How many lines in the entries below contain the word "wurde"? Reply with the number only.

--- THE DATA ---

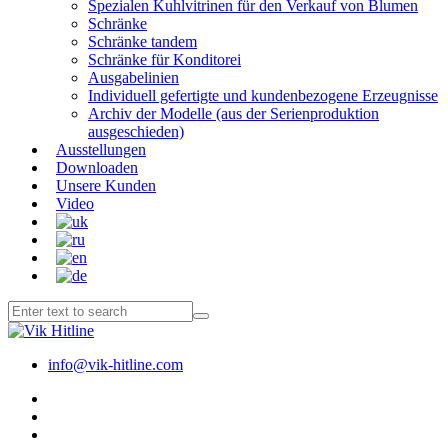
Spezialen Kuhlvitrinen für den Verkauf von Blumen
Schränke
Schränke tandem
Schränke für Konditorei
Ausgabelinien
Individuell gefertigte und kundenbezogene Erzeugnisse
Archiv der Modelle (aus der Serienproduktion
ausgeschieden)
Ausstellungen
Downloaden
Unsere Kunden
Video
info@vik-hitline.com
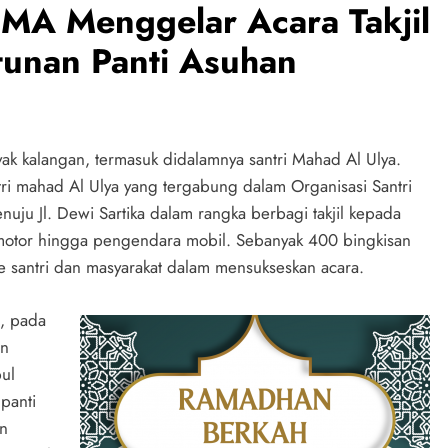
MA Menggelar Acara Takjil
unan Panti Asuhan
 kalangan, termasuk didalamnya santri Mahad Al Ulya.
ri mahad Al Ulya yang tergabung dalam Organisasi Santri
 Jl. Dewi Sartika dalam rangka berbagi takjil kepada
pemotor hingga pengendara mobil. Sebanyak 400 bingkisan
sme santri dan masyarakat dalam mensukseskan acara.
, pada
an
pul
panti
n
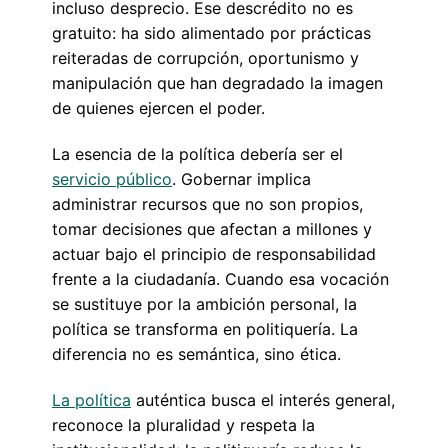
incluso desprecio. Ese descrédito no es
gratuito: ha sido alimentado por prácticas
reiteradas de corrupción, oportunismo y
manipulación que han degradado la imagen
de quienes ejercen el poder.
La esencia de la política debería ser el
servicio público
. Gobernar implica
administrar recursos que no son propios,
tomar decisiones que afectan a millones y
actuar bajo el principio de responsabilidad
frente a la ciudadanía. Cuando esa vocación
se sustituye por la ambición personal, la
política se transforma en politiquería. La
diferencia no es semántica, sino ética.
La política
auténtica busca el interés general,
reconoce la pluralidad y respeta la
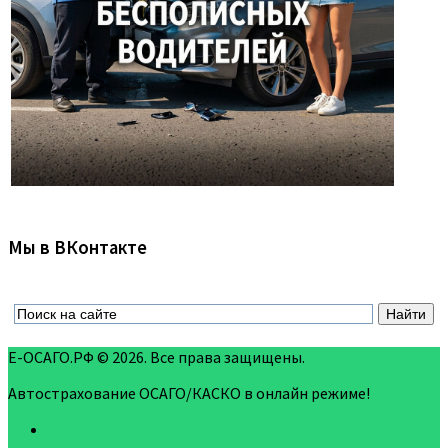
Мы в ВКонтакте
Е-ОСАГО.РФ © 2026. Все права защищены.
Автострахование ОСАГО/КАСКО в онлайн режиме!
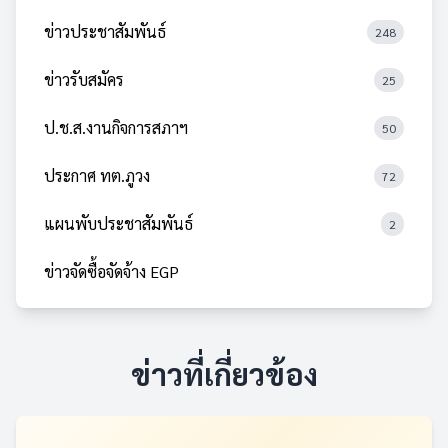
ข่าวประชาสัมพันธ์
248
ข่าวรับสมัคร
25
ป.ช.ส.งานกิจการสภาฯ
50
ประกาศ ทต.ภูวง
72
แผนพับประชาสัมพันธ์
2
ข่าวจัดซื้อจัดจ้าง EGP
ข่าวที่เกี่ยวข้อง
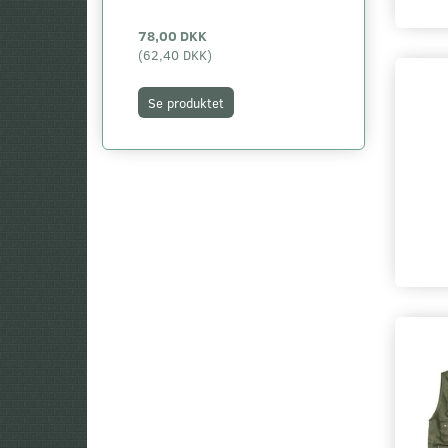
78,00 DKK
299,00 DKK
(
62,40 DKK
)
(
239,20 DKK
)
Se produktet
Se produktet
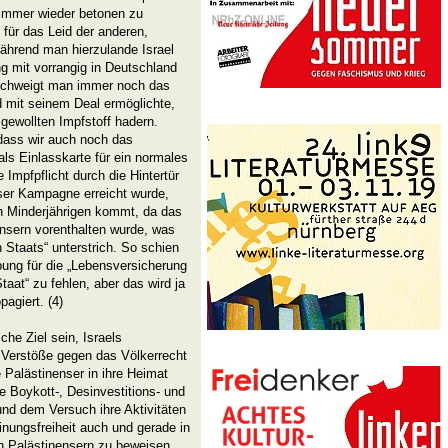
 immer wieder betonen zu
für das Leid der anderen,
ährend man hierzulande Israel
ng mit vorrangig in Deutschland
rschweigt man immer noch das
 mit seinem Deal ermöglichte,
 gewollten Impfstoff hadern.
 dass wir auch noch das
als Einlasskarte für ein normales
mpfpflicht durch die Hintertür
eser Kampagne erreicht wurde,
 Minderjährigen kommt, da das
ensern vorenthalten wurde, was
 Staats“ unterstrich. So schien
bung für die „Lebensversicherung
taat“ zu fehlen, aber das wird ja
agiert. (4)
e Ziel sein, Israels
, Verstöße gegen das Völkerrecht
 Palästinenser in ihre Heimat
e Boykott-, Desinvestitions- und
nd dem Versuch ihre Aktivitäten
einungsfreiheit auch und gerade in
den Palästinensern zu beweisen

---

WRITTEN SOLUTION =
2